**Task inputs:**

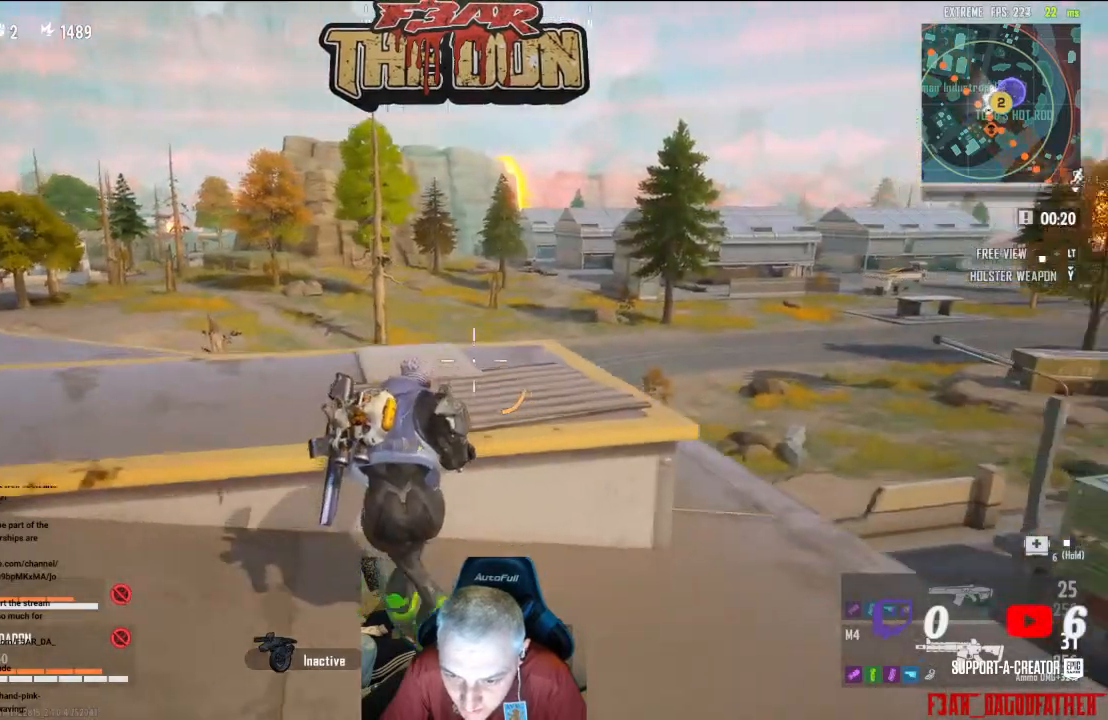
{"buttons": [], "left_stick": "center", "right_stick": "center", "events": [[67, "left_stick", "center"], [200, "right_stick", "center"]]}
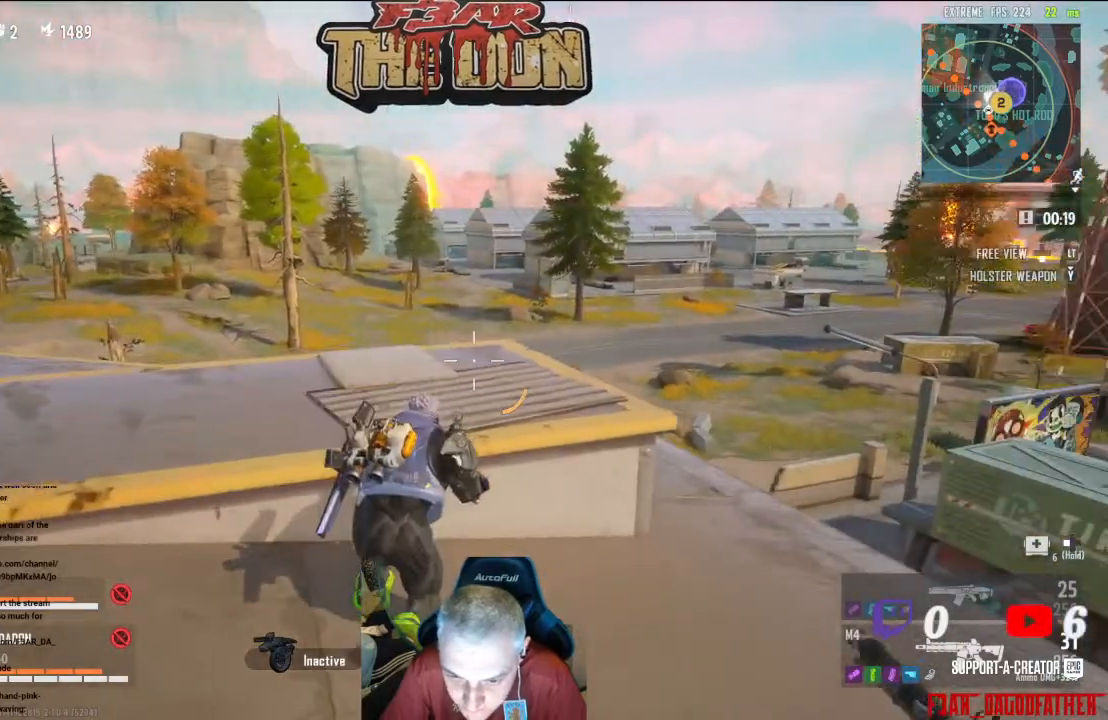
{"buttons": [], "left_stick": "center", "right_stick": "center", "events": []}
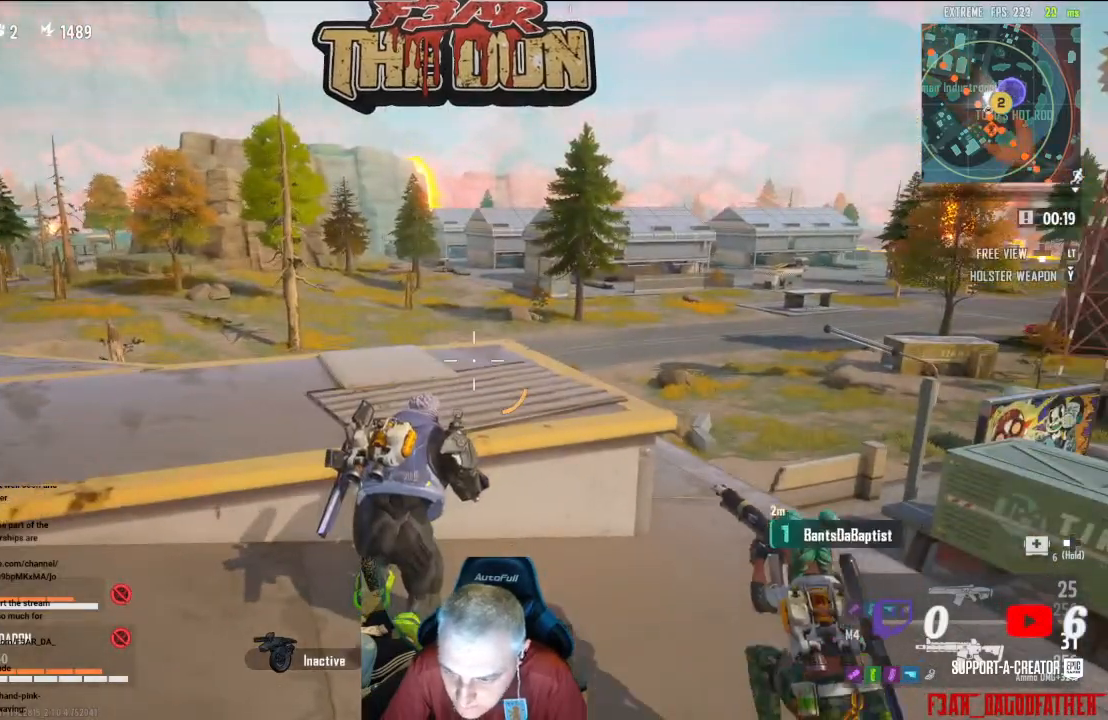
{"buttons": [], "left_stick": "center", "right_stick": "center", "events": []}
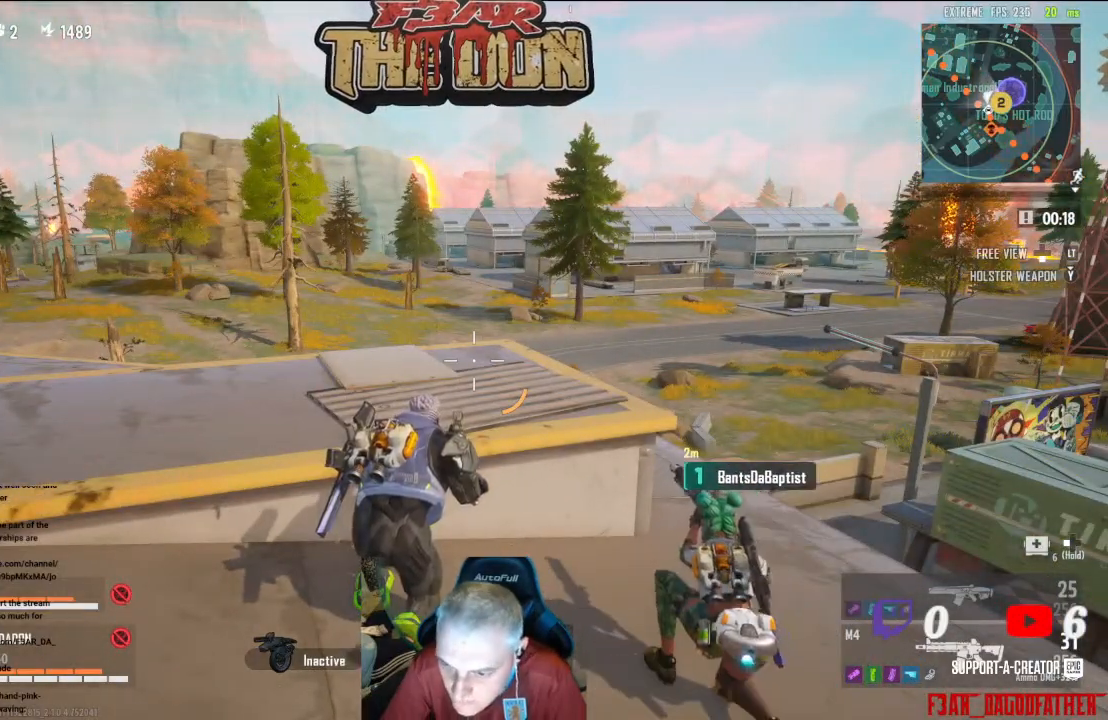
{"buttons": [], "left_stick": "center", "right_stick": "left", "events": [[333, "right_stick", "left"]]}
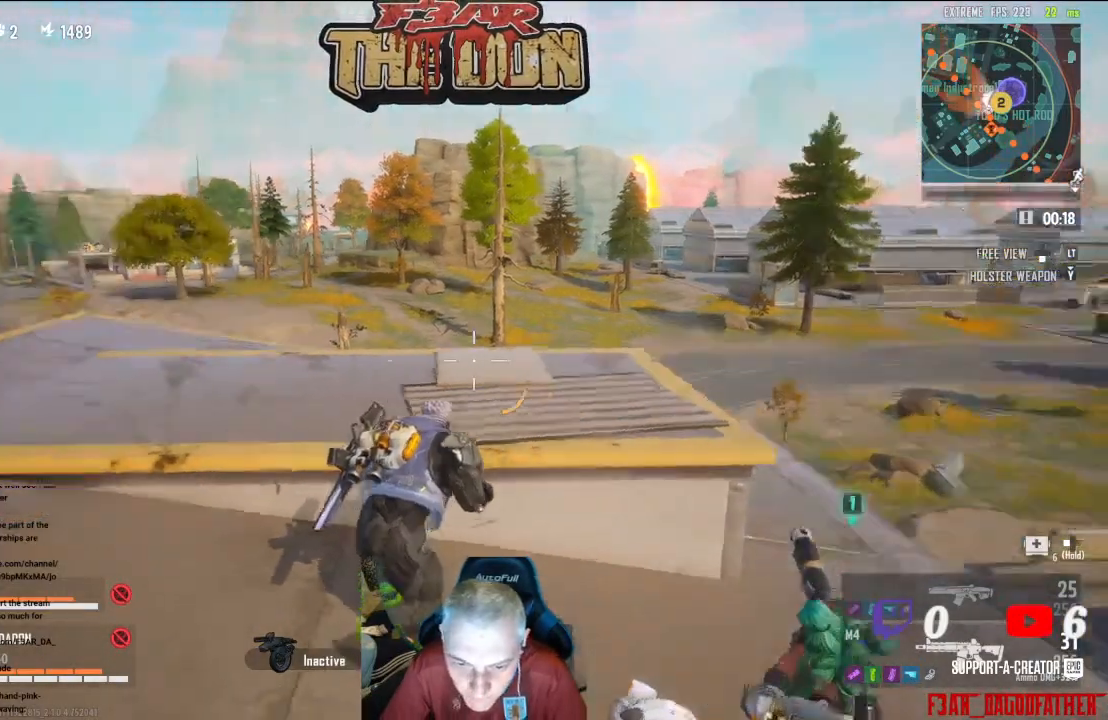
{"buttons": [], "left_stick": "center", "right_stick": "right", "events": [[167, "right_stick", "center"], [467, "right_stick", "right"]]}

**Exercise objective:**
Each line above should be returned exactly as it stands, minus any pictures.

**Result below:**
{"buttons": [], "left_stick": "center", "right_stick": "center", "events": [[67, "left_stick", "center"], [200, "right_stick", "center"]]}
{"buttons": [], "left_stick": "center", "right_stick": "center", "events": []}
{"buttons": [], "left_stick": "center", "right_stick": "center", "events": []}
{"buttons": [], "left_stick": "center", "right_stick": "left", "events": [[333, "right_stick", "left"]]}
{"buttons": [], "left_stick": "center", "right_stick": "right", "events": [[167, "right_stick", "center"], [467, "right_stick", "right"]]}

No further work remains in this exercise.